That Lady Gaga titled her latest album ARTPOP and described it as a “reverse Warholian expedition” is proof that the legacy of the Pop Art movement is alive and kicking. Pop Art’s eye-candy aesthetic permeated the visual landscape of our mid-century culture–partly because it recycled already ubiquitous lowbrow designs, like the Campbell’s soup can. A new exhibition at London’s Barbican Gallery, Pop Art Design, now celebrates the way design influenced Pop Art and vice versa. It brings together 200 works by over 70 artists and designers, including Andy Warhol, Roy Lichtenstein, Claes Oldenburg, Peter Blake, Judy Chicago, and Richard Hamilton.
“Pop emerged in the 1950s yet, amazingly, this is the first major show to throw light on the relationship between Pop Art and design,” curator Jane Alison said in a statement about the exhibition.

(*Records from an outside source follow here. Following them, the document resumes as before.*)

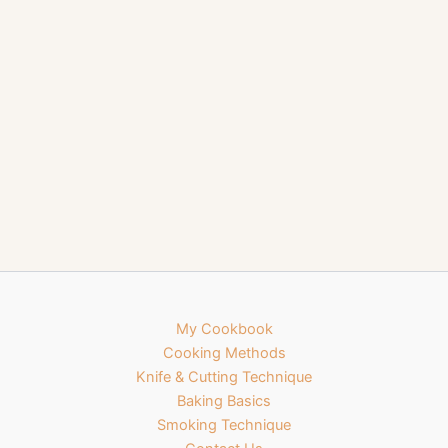
My Cookbook
Cooking Methods
Knife & Cutting Technique
Baking Basics
Smoking Technique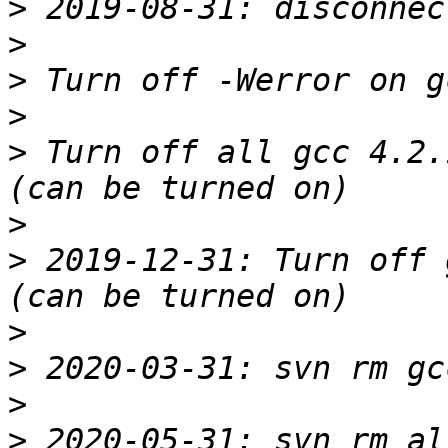
>
>
>
>
>
 Turn off all gcc 4.2.
>
>
 2019-12-31: Turn off 
>
>
>
>
 2020-05-31: svn rm al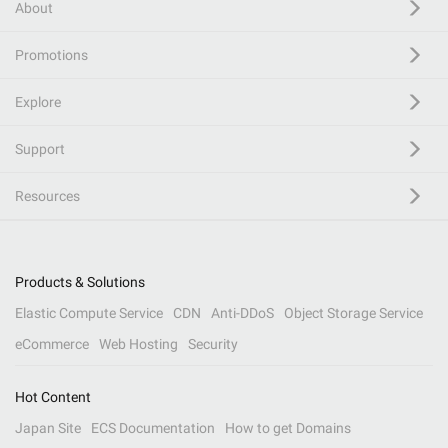
About
Promotions
Explore
Support
Resources
Products & Solutions
Elastic Compute Service
CDN
Anti-DDoS
Object Storage Service
eCommerce
Web Hosting
Security
Hot Content
Japan Site
ECS Documentation
How to get Domains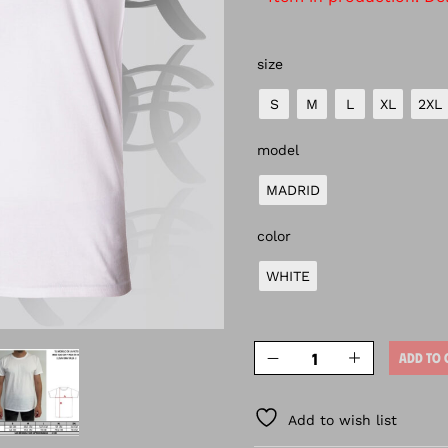
size
S
M
L
XL
2XL
model
MADRID
color
WHITE
ADD TO 
Add to wish list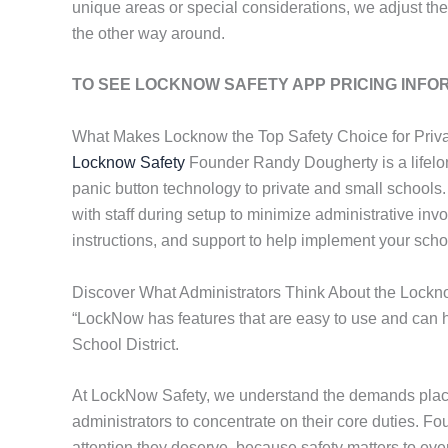
unique areas or special considerations, we adjust the
the other way around.
TO SEE LOCKNOW SAFETY APP PRICING INFO
What Makes Locknow the Top Safety Choice for Priva
Locknow Safety
Founder Randy Dougherty is a lifelo
panic button technology to private and small schools
with staff during setup to minimize administrative inv
instructions, and support to help implement your scho
Discover What Administrators Think About the Lockn
“LockNow has features that are easy to use and can he
School District.
At LockNow Safety, we understand the demands placed
administrators to concentrate on their core duties. F
attention they deserve, because safety matters to eve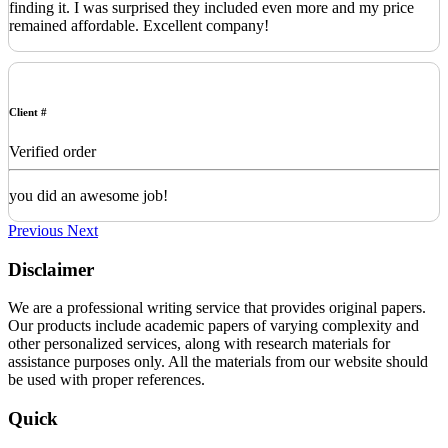
finding it. I was surprised they included even more and my price
remained affordable. Excellent company!
Client #
Verified order
you did an awesome job!
Previous
Next
Disclaimer
We are a professional writing service that provides original papers.
Our products include academic papers of varying complexity and
other personalized services, along with research materials for
assistance purposes only. All the materials from our website should
be used with proper references.
Quick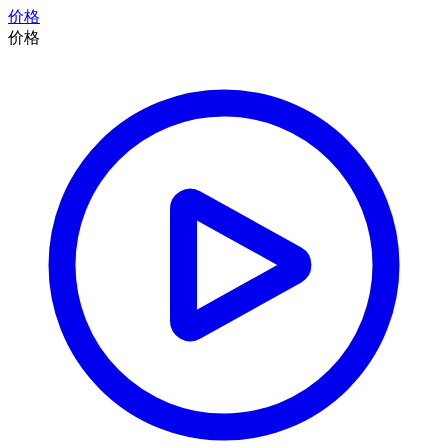
价格
价格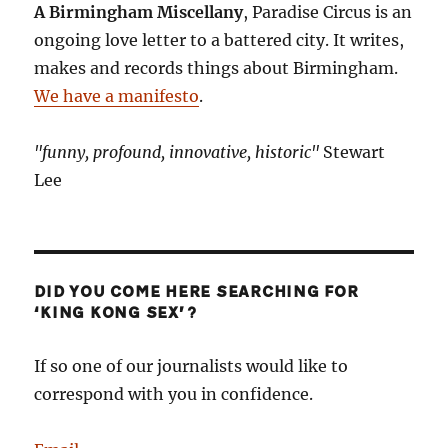
A Birmingham Miscellany
, Paradise Circus is an
ongoing love letter to a battered city. It writes,
makes and records things about Birmingham.
We have a manifesto
.
"funny, profound, innovative, historic"
Stewart
Lee
DID YOU COME HERE SEARCHING FOR
‘KING KONG SEX’?
If so one of our journalists would like to
correspond with you in confidence.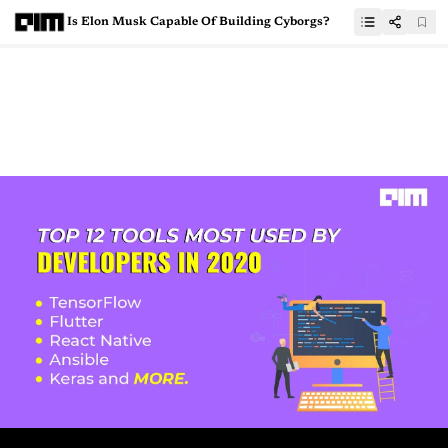
Is Elon Musk Capable Of Building Cyborgs?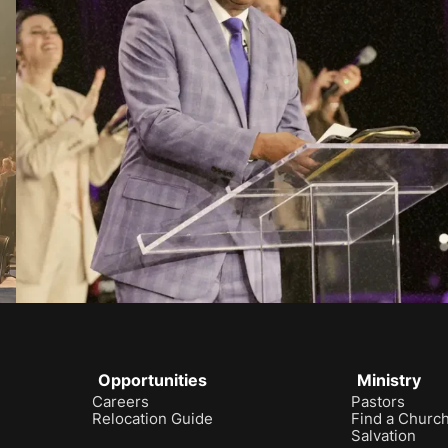
Opportunities
Ministry
Careers
Pastors
Relocation Guide
Find a Churc
Salvation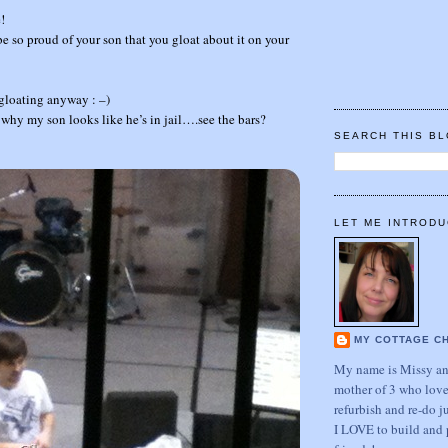
!
e so proud of your son that you gloat about it on your
gloating anyway : –)
u why my son looks like he’s in jail….see the bars?
SEARCH THIS B
LET ME INTRODU
MY COTTAGE C
My name is Missy and
mother of 3 who love
refurbish and re-do j
I LOVE to build and 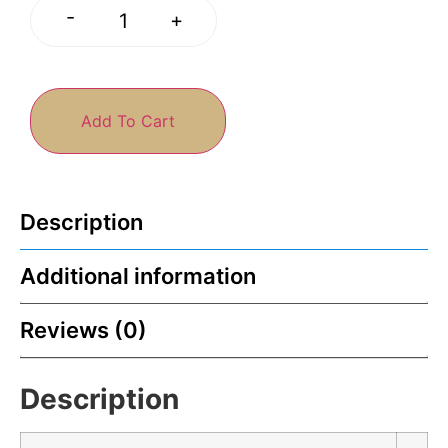
-
+
Add To Cart
Description
Additional information
Reviews (0)
Description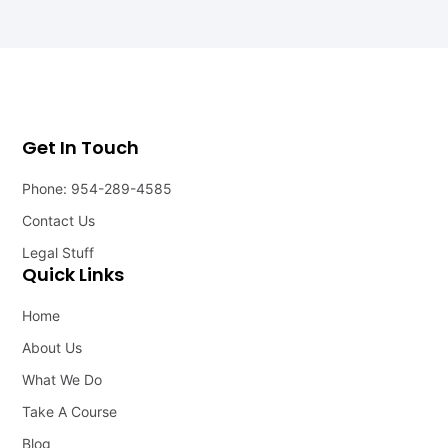
Get In Touch
Phone: 954-289-4585
Contact Us
Legal Stuff
Quick Links
Home
About Us
What We Do
Take A Course
Blog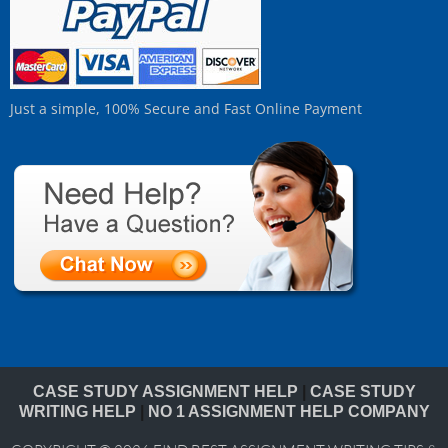
Just a simple, 100% Secure and Fast Online Payment
CASE STUDY ASSIGNMENT HELP
|
CASE STUDY
WRITING HELP
|
NO 1 ASSIGNMENT HELP COMPANY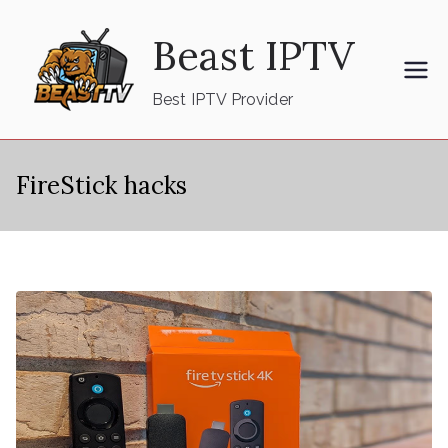
Skip
Beast IPTV
to
content
Best IPTV Provider
FireStick hacks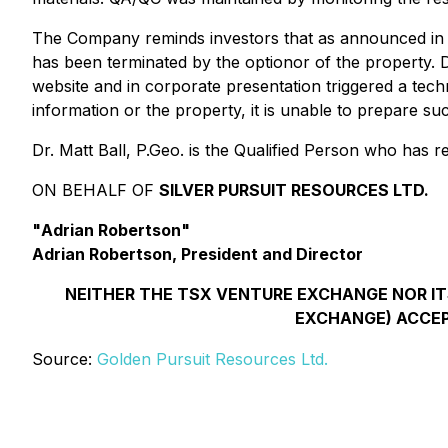
The Company reminds investors that as announced in it
has been terminated by the optionor of the property. 
website and in corporate presentation triggered a tec
information or the property, it is unable to prepare su
Dr. Matt Ball, P.Geo. is the Qualified Person who has 
ON BEHALF OF
SILVER PURSUIT RESOURCES LTD.
"
Adrian Robertson
"
Adrian Robertson, President and Director
NEITHER THE TSX VENTURE EXCHANGE NOR ITS
EXCHANGE) ACCEP
Source:
Golden Pursuit Resources Ltd.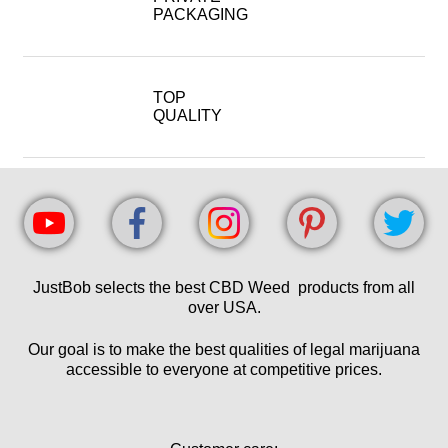
PACKAGING
TOP
QUALITY
JustBob selects the best CBD Weed products from all
over USA.
Our goal is to make the best qualities of legal marijuana
accessible to everyone at competitive prices.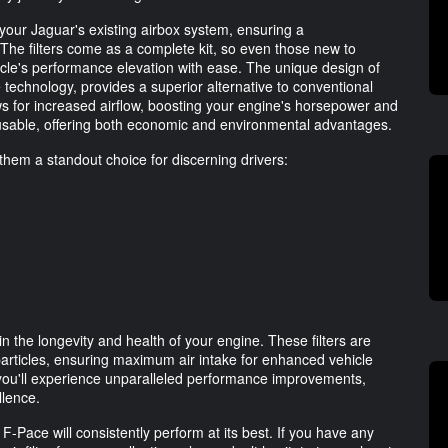
your Jaguar's existing airbox system, ensuring a
. The filters come as a complete kit, so even those new to
le's performance elevation with ease. The unique design of
e technology, provides a superior alternative to conventional
ows for increased airflow, boosting your engine's horsepower and
eusable, offering both economic and environmental advantages.
them a standout choice for discerning drivers:
n
in the longevity and health of your engine. These filters are
particles, ensuring maximum air intake for enhanced vehicle
 you'll experience unparalleled performance improvements,
llence.
-Pace will consistently perform at its best. If you have any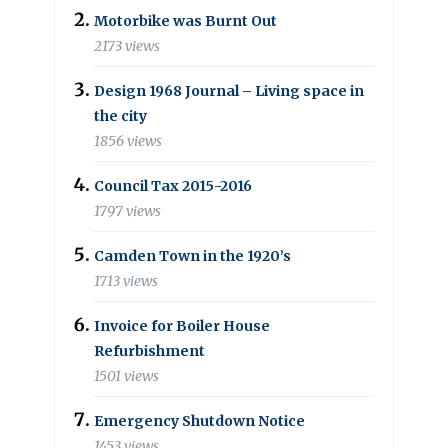
Motorbike was Burnt Out
2173 views
Design 1968 Journal – Living space in
the city
1856 views
Council Tax 2015-2016
1797 views
Camden Town in the 1920’s
1713 views
Invoice for Boiler House
Refurbishment
1501 views
Emergency Shutdown Notice
1453 views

Pop artists and designers shook up the capital-E art Establishment and had a lot of fun doing it. This is no austere, self-serious gallery show–it looks like a party in there. Highlights include Lichtenstein’s pixelated comic book heroines, a bronze sculpture of a massive thumb, and a spoof of the ESSO logo advertising LSD. Once upon a time, these pieces would’ve been considered consumer culture schlock, not gallery material, but the rules changed in the ’60s. Designers played with boundaries between the crass and the holy, the aesthetic and the practical, as seen in the undulating American flag that is the 1969 Leonardo sofa, and the futuristic neon swimming pool designed by Verner Panton, perfect for hosting an aquatic rave. This is design at its most bold and playful–invention not just for the sake of practicality and problem-solving, but as an act of whimsy.